Among the entries, find the lines with the string "OperationContract" and report them.

* [AVAILABLE RECORDS]
○ ○ ○ ○ ○ ○ ○

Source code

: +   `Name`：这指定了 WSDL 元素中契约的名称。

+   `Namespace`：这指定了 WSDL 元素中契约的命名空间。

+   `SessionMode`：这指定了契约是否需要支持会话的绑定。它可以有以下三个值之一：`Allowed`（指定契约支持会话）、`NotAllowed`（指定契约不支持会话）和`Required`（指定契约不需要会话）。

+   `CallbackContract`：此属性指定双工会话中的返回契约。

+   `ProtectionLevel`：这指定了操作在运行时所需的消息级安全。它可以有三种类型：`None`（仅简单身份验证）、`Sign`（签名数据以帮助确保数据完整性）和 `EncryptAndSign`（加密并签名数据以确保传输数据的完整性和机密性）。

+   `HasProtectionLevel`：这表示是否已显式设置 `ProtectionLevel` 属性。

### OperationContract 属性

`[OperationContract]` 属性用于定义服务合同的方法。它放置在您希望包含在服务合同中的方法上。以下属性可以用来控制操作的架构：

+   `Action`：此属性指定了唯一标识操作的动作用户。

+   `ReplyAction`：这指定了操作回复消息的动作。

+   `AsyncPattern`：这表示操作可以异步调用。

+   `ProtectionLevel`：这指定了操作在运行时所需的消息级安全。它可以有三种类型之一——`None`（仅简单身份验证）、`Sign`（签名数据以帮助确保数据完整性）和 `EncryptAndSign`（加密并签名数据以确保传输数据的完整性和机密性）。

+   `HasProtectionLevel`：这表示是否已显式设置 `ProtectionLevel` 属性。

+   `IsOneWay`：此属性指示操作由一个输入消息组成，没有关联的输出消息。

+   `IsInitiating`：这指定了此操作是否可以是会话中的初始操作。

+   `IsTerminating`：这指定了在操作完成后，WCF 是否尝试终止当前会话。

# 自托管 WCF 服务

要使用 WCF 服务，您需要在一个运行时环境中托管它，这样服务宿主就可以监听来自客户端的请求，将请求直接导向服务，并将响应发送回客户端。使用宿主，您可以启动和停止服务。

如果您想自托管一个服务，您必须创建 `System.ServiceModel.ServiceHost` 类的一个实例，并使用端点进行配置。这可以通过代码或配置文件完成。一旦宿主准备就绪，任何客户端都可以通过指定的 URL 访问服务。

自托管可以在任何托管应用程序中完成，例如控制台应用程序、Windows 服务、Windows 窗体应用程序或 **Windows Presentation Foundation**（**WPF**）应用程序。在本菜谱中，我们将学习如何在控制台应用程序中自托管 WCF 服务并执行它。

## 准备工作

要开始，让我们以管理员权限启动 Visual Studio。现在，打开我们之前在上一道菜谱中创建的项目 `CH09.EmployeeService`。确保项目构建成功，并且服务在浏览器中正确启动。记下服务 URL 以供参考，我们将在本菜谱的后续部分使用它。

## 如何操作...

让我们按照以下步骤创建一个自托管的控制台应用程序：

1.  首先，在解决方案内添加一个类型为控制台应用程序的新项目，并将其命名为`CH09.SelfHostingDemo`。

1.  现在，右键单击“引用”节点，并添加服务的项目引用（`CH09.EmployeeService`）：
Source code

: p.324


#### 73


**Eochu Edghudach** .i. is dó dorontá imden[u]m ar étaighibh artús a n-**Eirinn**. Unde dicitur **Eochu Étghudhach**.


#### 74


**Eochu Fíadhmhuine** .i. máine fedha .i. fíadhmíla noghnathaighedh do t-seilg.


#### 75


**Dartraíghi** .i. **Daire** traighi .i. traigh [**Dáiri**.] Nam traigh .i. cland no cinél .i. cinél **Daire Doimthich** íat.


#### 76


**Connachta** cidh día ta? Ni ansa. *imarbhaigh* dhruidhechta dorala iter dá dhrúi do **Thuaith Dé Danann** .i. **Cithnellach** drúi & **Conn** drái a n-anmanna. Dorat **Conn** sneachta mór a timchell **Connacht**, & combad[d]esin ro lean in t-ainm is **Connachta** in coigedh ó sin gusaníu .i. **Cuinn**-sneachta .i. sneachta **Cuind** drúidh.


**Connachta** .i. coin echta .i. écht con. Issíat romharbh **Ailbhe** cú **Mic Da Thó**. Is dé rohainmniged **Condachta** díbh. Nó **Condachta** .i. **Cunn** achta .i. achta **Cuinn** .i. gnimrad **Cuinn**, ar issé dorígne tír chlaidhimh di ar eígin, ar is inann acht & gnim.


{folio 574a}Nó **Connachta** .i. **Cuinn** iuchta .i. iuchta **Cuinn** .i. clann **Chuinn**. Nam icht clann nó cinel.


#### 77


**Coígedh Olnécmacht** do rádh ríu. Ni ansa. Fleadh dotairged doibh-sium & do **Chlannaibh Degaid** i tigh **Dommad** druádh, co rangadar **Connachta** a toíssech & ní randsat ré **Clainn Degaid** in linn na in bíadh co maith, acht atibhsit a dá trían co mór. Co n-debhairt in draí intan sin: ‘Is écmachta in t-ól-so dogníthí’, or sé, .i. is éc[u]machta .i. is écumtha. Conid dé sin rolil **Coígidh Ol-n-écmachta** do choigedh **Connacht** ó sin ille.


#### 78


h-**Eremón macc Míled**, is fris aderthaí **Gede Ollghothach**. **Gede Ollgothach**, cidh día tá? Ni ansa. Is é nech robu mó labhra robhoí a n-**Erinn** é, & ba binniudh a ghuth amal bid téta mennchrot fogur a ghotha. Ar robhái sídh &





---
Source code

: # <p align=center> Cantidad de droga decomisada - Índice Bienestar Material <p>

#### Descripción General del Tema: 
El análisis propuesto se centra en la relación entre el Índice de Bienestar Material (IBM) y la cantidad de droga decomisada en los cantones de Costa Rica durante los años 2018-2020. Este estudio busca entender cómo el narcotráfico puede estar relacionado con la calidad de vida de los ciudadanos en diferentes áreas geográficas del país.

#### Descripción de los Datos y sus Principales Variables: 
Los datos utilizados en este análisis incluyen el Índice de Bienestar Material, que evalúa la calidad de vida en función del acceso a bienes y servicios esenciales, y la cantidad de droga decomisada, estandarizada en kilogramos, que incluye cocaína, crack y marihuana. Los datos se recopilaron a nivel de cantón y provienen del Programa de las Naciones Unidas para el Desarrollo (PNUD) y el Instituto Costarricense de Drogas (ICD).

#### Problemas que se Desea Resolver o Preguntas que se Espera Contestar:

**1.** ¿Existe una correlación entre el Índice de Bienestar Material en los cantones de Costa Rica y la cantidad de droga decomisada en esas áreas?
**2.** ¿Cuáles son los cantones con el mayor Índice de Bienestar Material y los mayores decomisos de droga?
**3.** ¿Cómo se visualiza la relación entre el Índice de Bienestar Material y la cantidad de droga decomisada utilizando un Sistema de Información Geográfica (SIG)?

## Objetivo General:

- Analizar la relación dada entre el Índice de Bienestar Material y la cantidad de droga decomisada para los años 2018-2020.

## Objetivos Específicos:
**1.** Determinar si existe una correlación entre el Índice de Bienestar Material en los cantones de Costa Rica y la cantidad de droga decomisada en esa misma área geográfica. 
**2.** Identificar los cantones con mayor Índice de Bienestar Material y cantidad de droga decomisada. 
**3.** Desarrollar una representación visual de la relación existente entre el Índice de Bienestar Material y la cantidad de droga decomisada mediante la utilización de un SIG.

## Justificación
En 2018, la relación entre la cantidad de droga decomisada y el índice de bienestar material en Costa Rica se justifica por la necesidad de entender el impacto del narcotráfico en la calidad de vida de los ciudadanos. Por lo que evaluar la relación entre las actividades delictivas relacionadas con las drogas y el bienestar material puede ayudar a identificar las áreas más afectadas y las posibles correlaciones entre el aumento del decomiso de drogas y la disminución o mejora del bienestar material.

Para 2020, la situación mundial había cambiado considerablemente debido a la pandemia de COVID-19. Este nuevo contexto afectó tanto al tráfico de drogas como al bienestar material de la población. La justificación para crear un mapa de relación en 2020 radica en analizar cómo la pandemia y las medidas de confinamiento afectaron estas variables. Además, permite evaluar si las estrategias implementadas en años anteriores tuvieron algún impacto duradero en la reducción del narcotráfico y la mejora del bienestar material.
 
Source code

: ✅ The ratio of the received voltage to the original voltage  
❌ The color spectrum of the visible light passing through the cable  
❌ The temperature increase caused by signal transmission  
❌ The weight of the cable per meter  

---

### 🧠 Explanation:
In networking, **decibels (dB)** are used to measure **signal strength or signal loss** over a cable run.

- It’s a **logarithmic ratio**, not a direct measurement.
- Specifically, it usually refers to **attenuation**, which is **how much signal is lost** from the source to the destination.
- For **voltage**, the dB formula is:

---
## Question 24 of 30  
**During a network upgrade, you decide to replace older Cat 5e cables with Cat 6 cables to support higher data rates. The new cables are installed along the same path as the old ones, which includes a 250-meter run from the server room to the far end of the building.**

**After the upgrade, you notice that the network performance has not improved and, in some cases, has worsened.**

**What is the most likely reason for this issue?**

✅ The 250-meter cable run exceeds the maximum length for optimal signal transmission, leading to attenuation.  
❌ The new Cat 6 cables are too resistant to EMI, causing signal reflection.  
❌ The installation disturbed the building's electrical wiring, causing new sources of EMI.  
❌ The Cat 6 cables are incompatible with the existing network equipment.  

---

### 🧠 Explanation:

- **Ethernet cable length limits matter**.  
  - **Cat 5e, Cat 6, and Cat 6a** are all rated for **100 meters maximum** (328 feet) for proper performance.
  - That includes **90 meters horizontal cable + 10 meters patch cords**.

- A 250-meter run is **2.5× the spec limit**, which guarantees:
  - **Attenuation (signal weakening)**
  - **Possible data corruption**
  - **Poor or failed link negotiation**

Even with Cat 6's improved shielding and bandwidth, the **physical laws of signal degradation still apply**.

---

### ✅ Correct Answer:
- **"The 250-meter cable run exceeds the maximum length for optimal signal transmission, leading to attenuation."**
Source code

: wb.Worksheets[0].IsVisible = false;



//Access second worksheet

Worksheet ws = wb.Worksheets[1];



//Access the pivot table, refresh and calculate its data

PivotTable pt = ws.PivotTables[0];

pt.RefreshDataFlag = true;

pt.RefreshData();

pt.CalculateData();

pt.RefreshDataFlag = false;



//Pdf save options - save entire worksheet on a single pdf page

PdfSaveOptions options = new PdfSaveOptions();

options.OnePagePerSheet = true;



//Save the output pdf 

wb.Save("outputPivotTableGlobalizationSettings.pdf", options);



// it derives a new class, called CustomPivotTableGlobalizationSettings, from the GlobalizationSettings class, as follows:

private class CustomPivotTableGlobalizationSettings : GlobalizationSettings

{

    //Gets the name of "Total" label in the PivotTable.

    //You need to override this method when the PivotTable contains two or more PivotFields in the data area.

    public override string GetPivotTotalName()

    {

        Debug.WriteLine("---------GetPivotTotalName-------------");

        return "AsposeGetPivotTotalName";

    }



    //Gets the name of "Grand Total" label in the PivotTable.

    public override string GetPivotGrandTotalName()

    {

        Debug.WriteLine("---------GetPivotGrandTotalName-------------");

○ ○ ○ ○ ○ ○ ○

* [FINISHED TASK]
### OperationContract 属性
`[OperationContract]` 属性用于定义服务合同的方法。它放置在您希望包含在服务合同中的方法上。以下属性可以用来控制操作的架构：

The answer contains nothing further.